--- EXERCISE AIM ---
Could you retype the whole listing word for word and drop the images?

##### GIVEN DATA

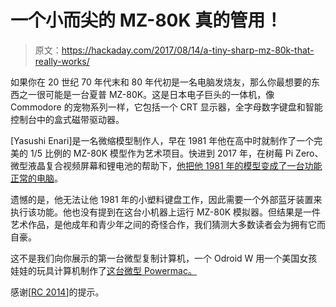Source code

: # 一个小而尖的 MZ-80K 真的管用！

> 原文：<https://hackaday.com/2017/08/14/a-tiny-sharp-mz-80k-that-really-works/>

如果你在 20 世纪 70 年代末和 80 年代初是一名电脑发烧友，那么你最想要的东西之一很可能是一台夏普 MZ-80K。这是日本电子巨头的一体机，像 Commodore 的宠物系列一样，它包括一个 CRT 显示器，全字母数字键盘和智能控制台中的盒式磁带驱动器。

[Yasushi Enari]是一名微缩模型制作人，早在 1981 年他在高中时就制作了一个完美的 1/5 比例的 MZ-80K 模型作为艺术项目。快进到 2017 年，在树莓 Pi Zero、微型液晶复合视频屏幕和锂电池的帮助下，[他把他 1981 年的模型变成了一台功能正常的电脑](http://pandaprecision.net/en/minimz/)。

遗憾的是，他无法让他 1981 年的小塑料键盘工作，因此需要一个外部蓝牙装置来执行该功能。他也没有提到在这台小机器上运行 MZ-80K 模拟器。但结果是一件艺术作品，是他成年和青少年之间的奇怪合作，我们猜测大多数读者会为拥有它而自豪。

这不是我们向你展示的第一台微型复制计算机，一个 Odroid W 用一个美国女孩娃娃的玩具计算机制作了[这台微型 Powermac。](http://hackaday.com/2015/10/02/a-third-scale-mini-powermac/)

感谢[[RC 2014](https://twitter.com/ZxSpectROM/status/896075485339279360)]的提示。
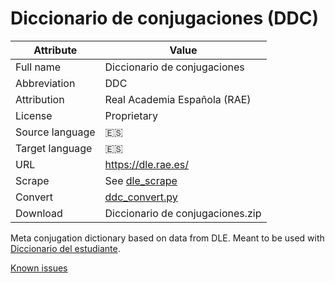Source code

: # Diccionario de conjugaciones (DDC)
| Attribute       | Value                                  |
| --------------- | -------------------------------------- |
| Full name       | Diccionario de conjugaciones           |
| Abbreviation    | DDC                                    |
| Attribution     | Real Academia Española (RAE)           |
| License         | Proprietary                            |
| Source language | 🇪🇸                                      |
| Target language | 🇪🇸                                      |
| URL             | https://dle.rae.es/                    |
| Scrape          | See [dle_scrape](../dle/dle_scrape.py) |
| Convert         | [ddc_convert.py](ddc_convert.py)       |
| Download        | Diccionario de conjugaciones.zip       |

Meta conjugation dictionary based on data from DLE. Meant to be used with [Diccionario del estudiante](../dde/README.md).

[Known issues](https://github.com/ImenaOphelia/yomitanol/issues)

##########

--- SOLUTION TO THE EXERCISE ---
Source code

: # 一个小而尖的 MZ-80K 真的管用！

> 原文：<https://hackaday.com/2017/08/14/a-tiny-sharp-mz-80k-that-really-works/>

如果你在 20 世纪 70 年代末和 80 年代初是一名电脑发烧友，那么你最想要的东西之一很可能是一台夏普 MZ-80K。这是日本电子巨头的一体机，像 Commodore 的宠物系列一样，它包括一个 CRT 显示器，全字母数字键盘和智能控制台中的盒式磁带驱动器。

[Yasushi Enari]是一名微缩模型制作人，早在 1981 年他在高中时就制作了一个完美的 1/5 比例的 MZ-80K 模型作为艺术项目。快进到 2017 年，在树莓 Pi Zero、微型液晶复合视频屏幕和锂电池的帮助下，[他把他 1981 年的模型变成了一台功能正常的电脑](http://pandaprecision.net/en/minimz/)。

遗憾的是，他无法让他 1981 年的小塑料键盘工作，因此需要一个外部蓝牙装置来执行该功能。他也没有提到在这台小机器上运行 MZ-80K 模拟器。但结果是一件艺术作品，是他成年和青少年之间的奇怪合作，我们猜测大多数读者会为拥有它而自豪。

这不是我们向你展示的第一台微型复制计算机，一个 Odroid W 用一个美国女孩娃娃的玩具计算机制作了[这台微型 Powermac。](http://hackaday.com/2015/10/02/a-third-scale-mini-powermac/)

感谢[[RC 2014](https://twitter.com/ZxSpectROM/status/896075485339279360)]的提示。
Source code

: # Diccionario de conjugaciones (DDC)
| Attribute       | Value                                  |
| --------------- | -------------------------------------- |
| Full name       | Diccionario de conjugaciones           |
| Abbreviation    | DDC                                    |
| Attribution     | Real Academia Española (RAE)           |
| License         | Proprietary                            |
| Source language | 🇪🇸                                      |
| Target language | 🇪🇸                                      |
| URL             | https://dle.rae.es/                    |
| Scrape          | See [dle_scrape](../dle/dle_scrape.py) |
| Convert         | [ddc_convert.py](ddc_convert.py)       |
| Download        | Diccionario de conjugaciones.zip       |

Meta conjugation dictionary based on data from DLE. Meant to be used with [Diccionario del estudiante](../dde/README.md).

[Known issues](https://github.com/ImenaOphelia/yomitanol/issues)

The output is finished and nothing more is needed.